41. DON'T TRY TO TIME THE MARKET

 

It is difficult to time the market, which moves in cycles. Those who time the market typically miss the run-up.

 

42. TIME HORIZON

 

As a general rule of thumb, subtract your age from 100. That is the percentage you can invest in stocks and the rest in more conservative investments like bonds.

 

43. DIVERSIFY AND REBALANCE YOUR PORTFOLIO

 

Fine-tune your diversified portfolio periodically by buying and selling portions of it so as to bring it back in line with your risk profile and asset allocation.

 

MEANS TO AN END

 

44. HEALTH

 

Health is wealth. Reduce your healthcare cost by eating healthily and exercising regularly.

 

45. EXPERIENCE

 

Spend on experiences, not things.

 

46. FAMILY AND FRIENDS

 

Inculcate family members and friends with similar money attitudes and healthy lifestyles.

 

47. GIVE AND BE INVOLVED

 

It is better to give than to receive.
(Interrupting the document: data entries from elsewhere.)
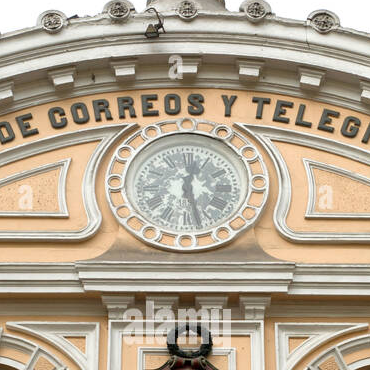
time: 12:27
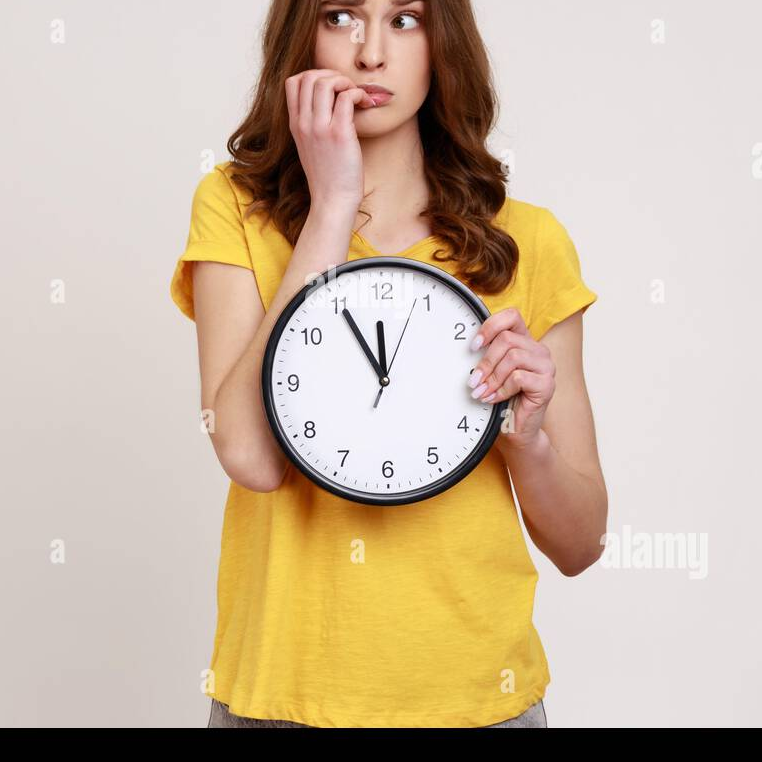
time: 11:54
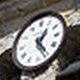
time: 1:24
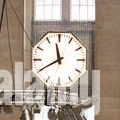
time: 11:40
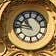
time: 10:46
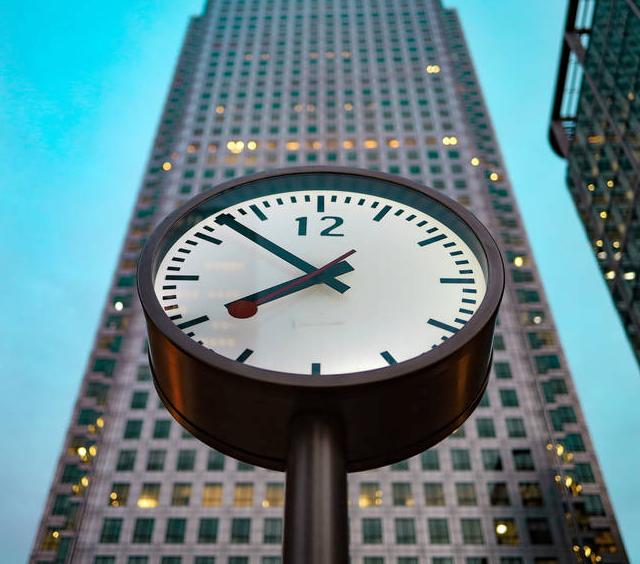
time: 7:52
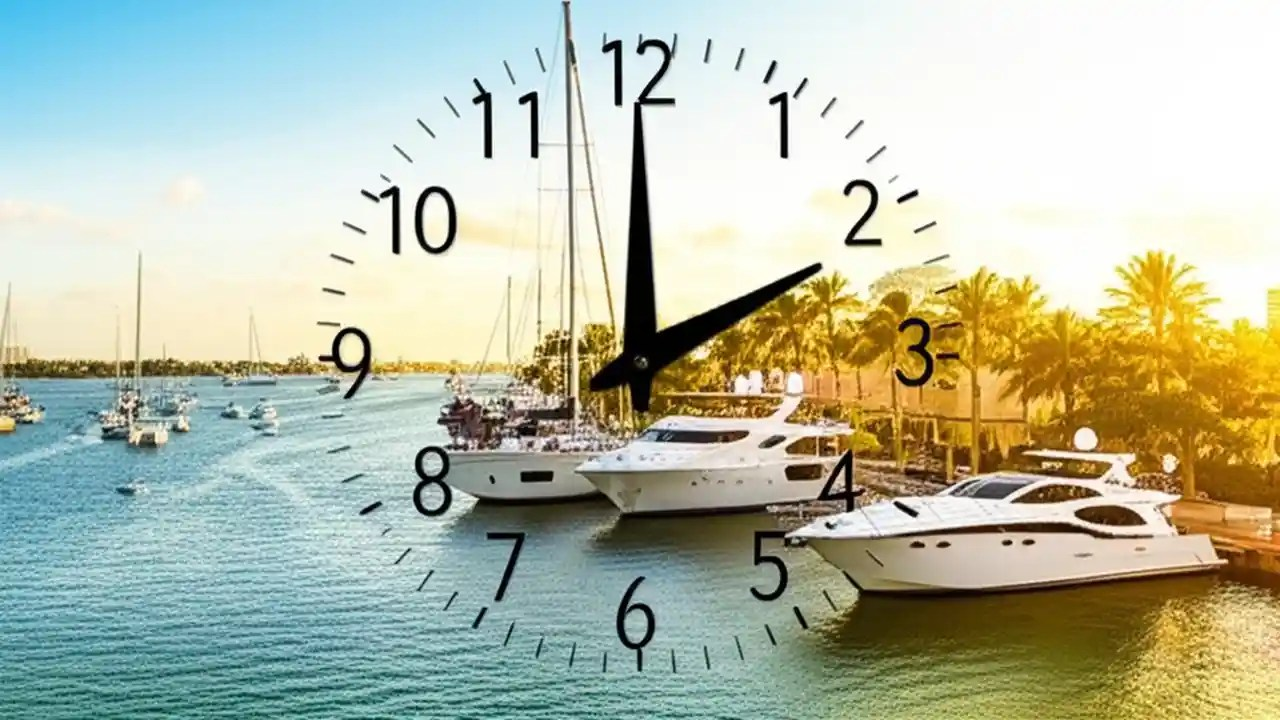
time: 1:59
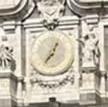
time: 7:03
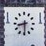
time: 8:30
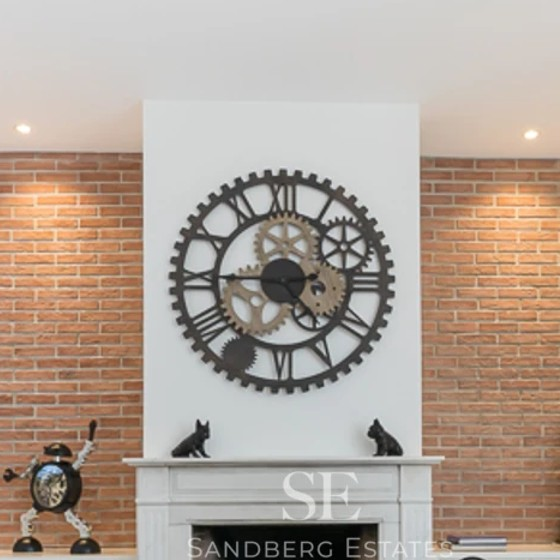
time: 4:44
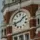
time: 1:42
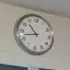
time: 10:42
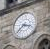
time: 3:37
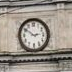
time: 2:50
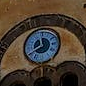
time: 11:40
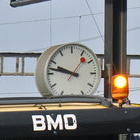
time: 9:47
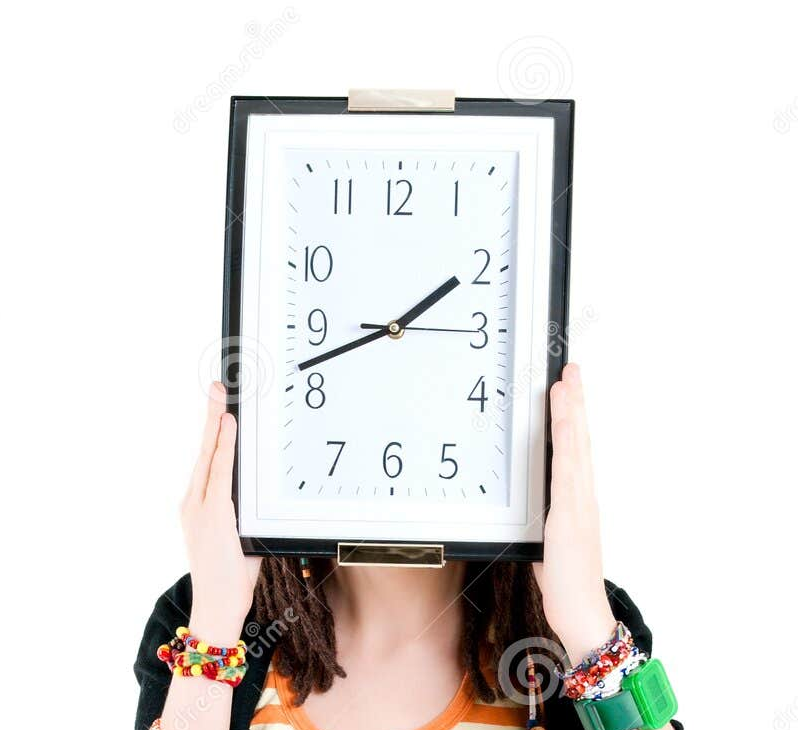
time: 1:42
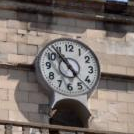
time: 4:53
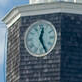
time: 12:25
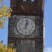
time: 1:02
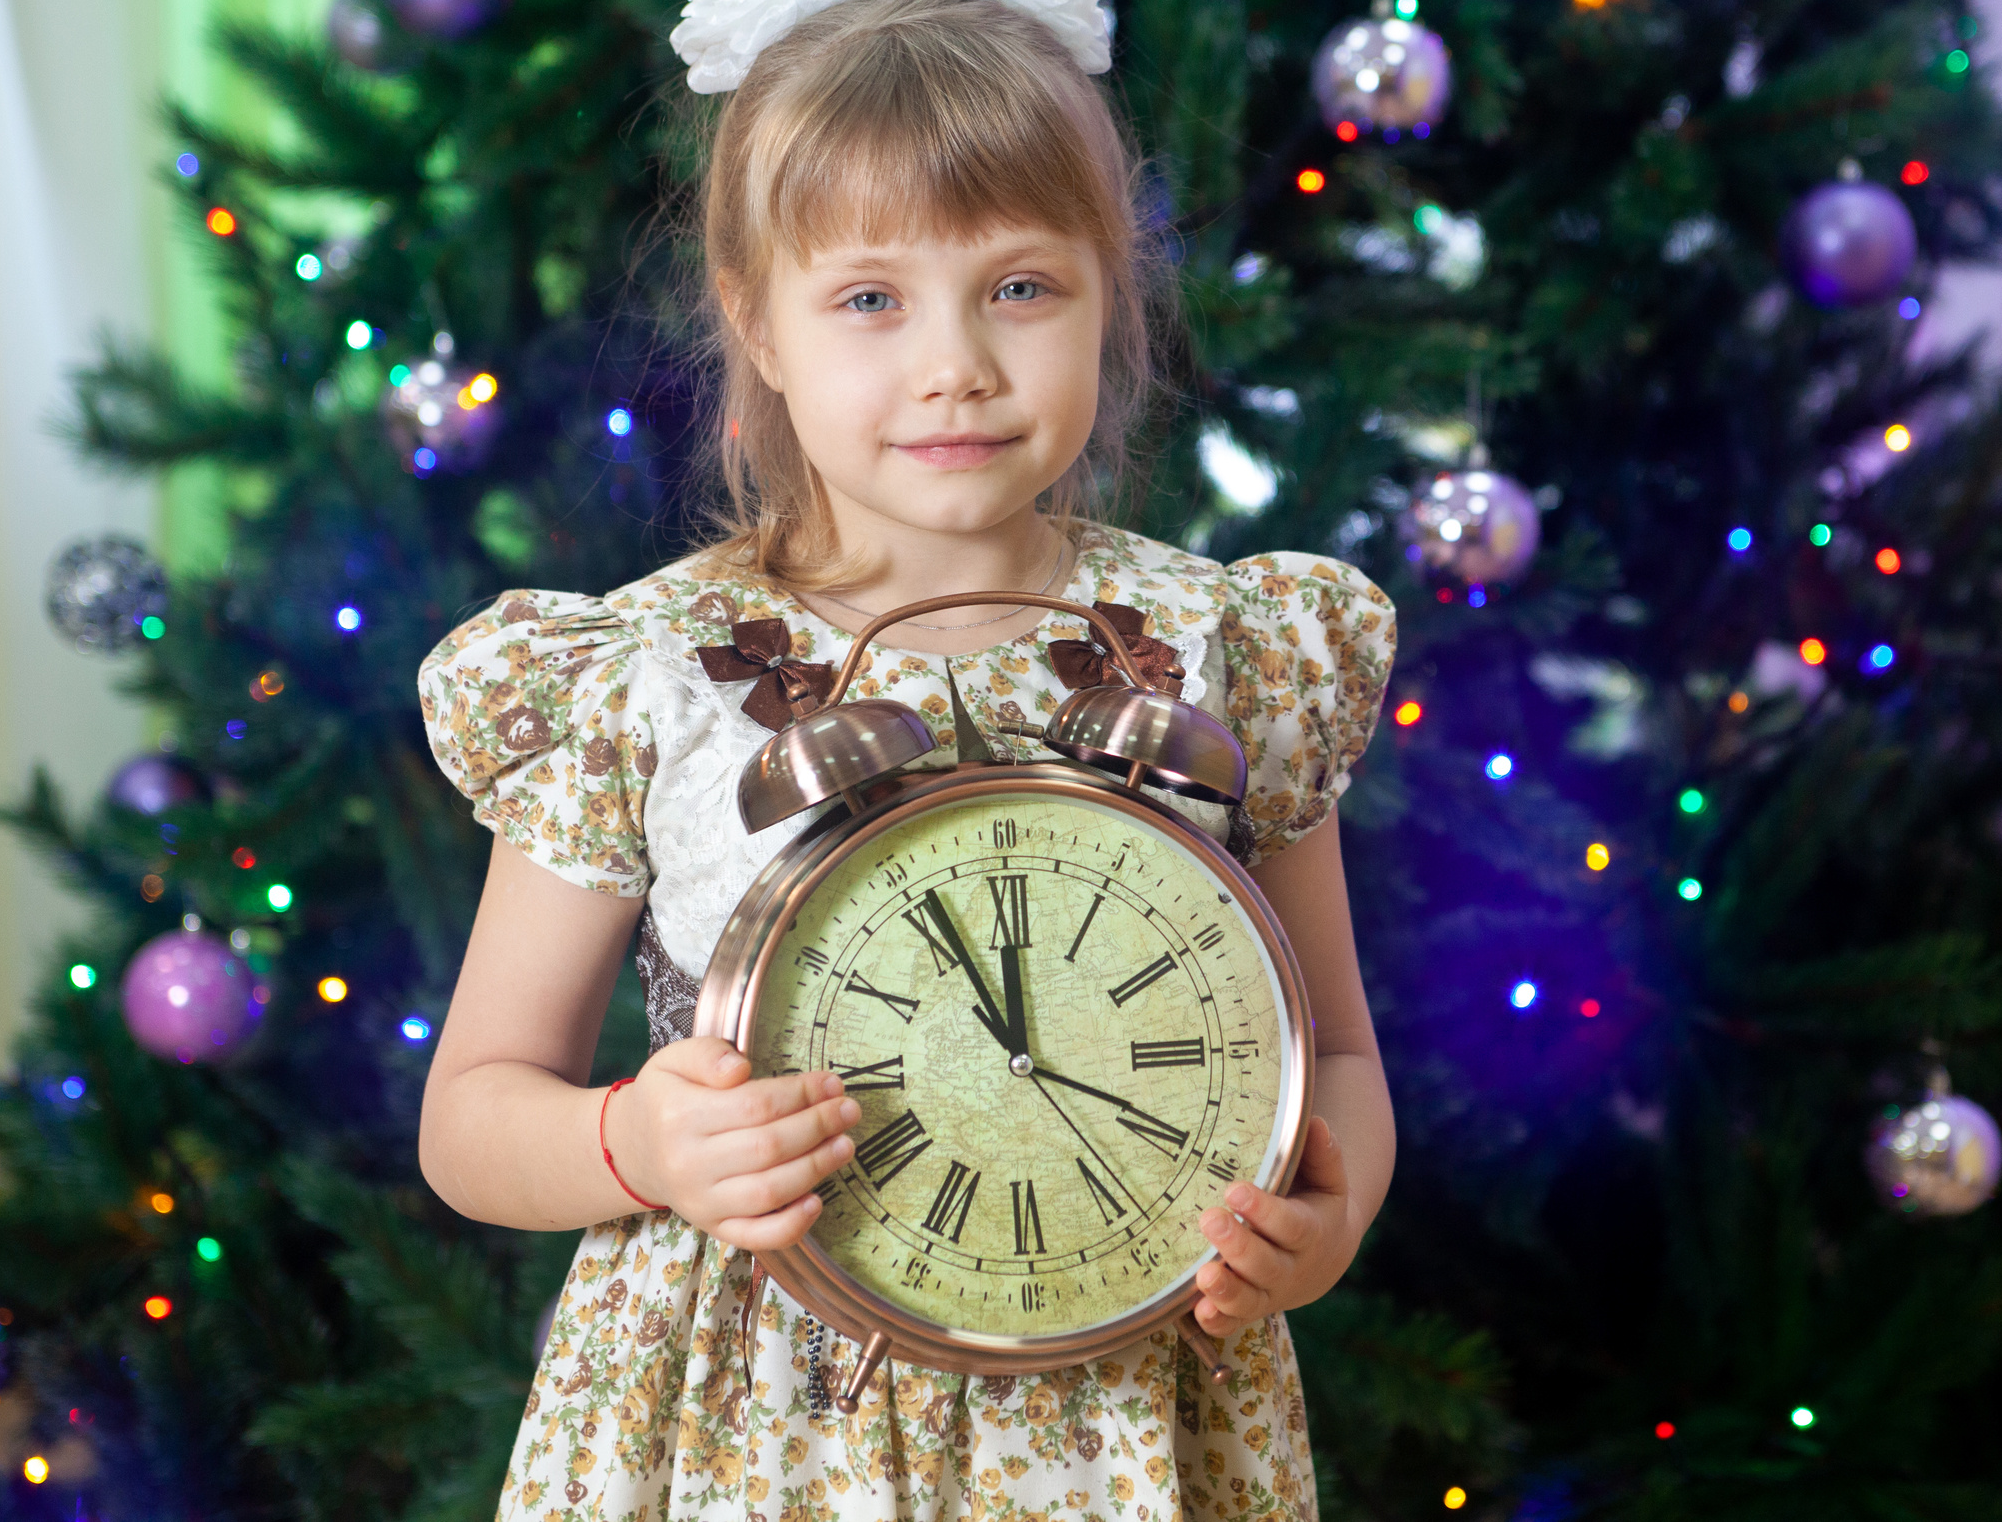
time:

Besides cash donations, experience the joy of giving your time and effort.

 

48. MONEY IS NOT AN END IN ITSELF

 

Accumulating money without a purpose loses its meaning in the long run.

 

49. LASTING POWER OF ATTORNEY

 

Decide your donee(s) in advance in case you become mentally incapacitated.

 

50. LEAVE A WILL

 

Ensure a speedier and hassle-free distribution of your estate upon your demise.

 

51. ADVANCE MEDICAL DIRECTIVE

 

To reduce the trauma of family members having to make difficult decisions, inform your doctor in advance that you do not want the use of any life-sustaining treatment to prolong your life in the event that you become terminally ill, unconscious and where death is imminent.

 

52. COUNT YOUR BLESSINGS

 

Do this daily before you sleep and you are more likely to wake up happy and positive.

 

53. PURPOSE-FILLED LIFE

 

Lead a meaningful life. Leave the world a better place than you found it. Money provides more options.